Imagine you’ve sent this to a colleague: ‘Feel like a drink after work?’
And you get this reply: ‘Dear Mike, thank you for your message of 2.34 pm today suggesting that we should meet for drinks after work this afternoon. I regret that I will be unavailable on this occasion, as Mary and I will be attending a parent-teacher meeting at the school at 5.30 pm. Could I suggest tomorrow? I look forward to hearing from you. Jim.’
Weird, eh? The message is clear; the language is reasonably plain; but the tone is too formal for the relationship.
What would the opposite weirdness be? It would be to send a customer complaint and get this reply:
‘Hi Mike. Got your message about how our Acme food blender blew up in your face. Wow, that must have been a shock! Lucky you weren’t hurt. Were your clothes a mess? Awfully sorry about that. What say we replace it for you?’
The quick note to a friend is in the style of a business letter, and the business letter is in the style of a quick note to a friend. They both sound absurd.
Of course we’ve exaggerated these examples for comic effect. But the serious point is that everything we write – yes, everything, right down to answering an invitation to drinks – has a certain tone. That tone reflects what sort of communication it is and what sort of relationship we want. It’s important to get it right.
It’s easy to forget about tone because for most types of writing we’re used to following unwritten rules and house styles. The note to the friend: relaxed and informal. The reply to a complaint: attentive and apologetic. The advice brief to a boss: competent but not domineering (you say ‘we recommend …’ not ‘you need to …’).
But even if choosing your tone is mostly routine, it’s still important to be aware of what you’re doing.
Why? Firstly, because sometimes you may need to break a habit. Most of us who write at work probably spend most of our time on a fairly narrow range of documents with an established house style. If we treat that style as our default, and unconsciously use it in other places where it strikes the wrong note, we may sound boring, foolish or rude.
Then there are the tricky cases. What if there’s no relationship yet? What sort of relationship do you want? What if you’re not really sure who you’re talking to and how they’ll take it?
The classic case of that is the job application. How do you want to pitch yourself? Keen, but not desperate. Confident, but not arrogant. A creative, but also a team player. You’re taking a punt on what will appeal to the recruiter you have in your mind’s eye.
But ‘not really sure who I’m talking to’ also applies to a lot of public-facing writing that government and business push out to an imagined general-interest reader. Like the spiel on the home page of your website, for example. That’s where it’s important to think more closely about who’s actually going to read this, what they want, and what sort of relationship you want to establish. You adapt your tone to that.

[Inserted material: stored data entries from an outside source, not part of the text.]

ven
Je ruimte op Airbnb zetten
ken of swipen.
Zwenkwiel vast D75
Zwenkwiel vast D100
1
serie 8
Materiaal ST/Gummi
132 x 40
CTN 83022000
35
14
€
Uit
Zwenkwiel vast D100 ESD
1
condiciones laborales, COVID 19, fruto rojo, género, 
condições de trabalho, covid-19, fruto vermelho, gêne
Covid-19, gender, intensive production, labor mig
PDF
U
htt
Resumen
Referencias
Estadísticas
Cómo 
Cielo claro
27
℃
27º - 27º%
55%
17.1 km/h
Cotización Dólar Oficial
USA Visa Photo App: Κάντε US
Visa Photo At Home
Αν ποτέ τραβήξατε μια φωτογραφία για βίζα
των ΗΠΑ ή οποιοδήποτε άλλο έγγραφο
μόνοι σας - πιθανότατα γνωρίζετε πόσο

How do you create the tone you want? That’s a topic for another day. But to summarise: if there’s anything wrong with the tone of your writing, it’s probably that it’s more formal than is really necessary. If that’s a house style that you’re used to, you may not notice; but readers outside your circle may find it boring or off-putting.
A quick way to sound less formal is to use plain language (there’s good advice in the new Australian Government Style Manual). That doesn’t mean being too casual or familiar or dumbing down your content. It just helps to establish a friendly, cooperative, businesslike relationship with your reader, as you would like with anyone you do business with.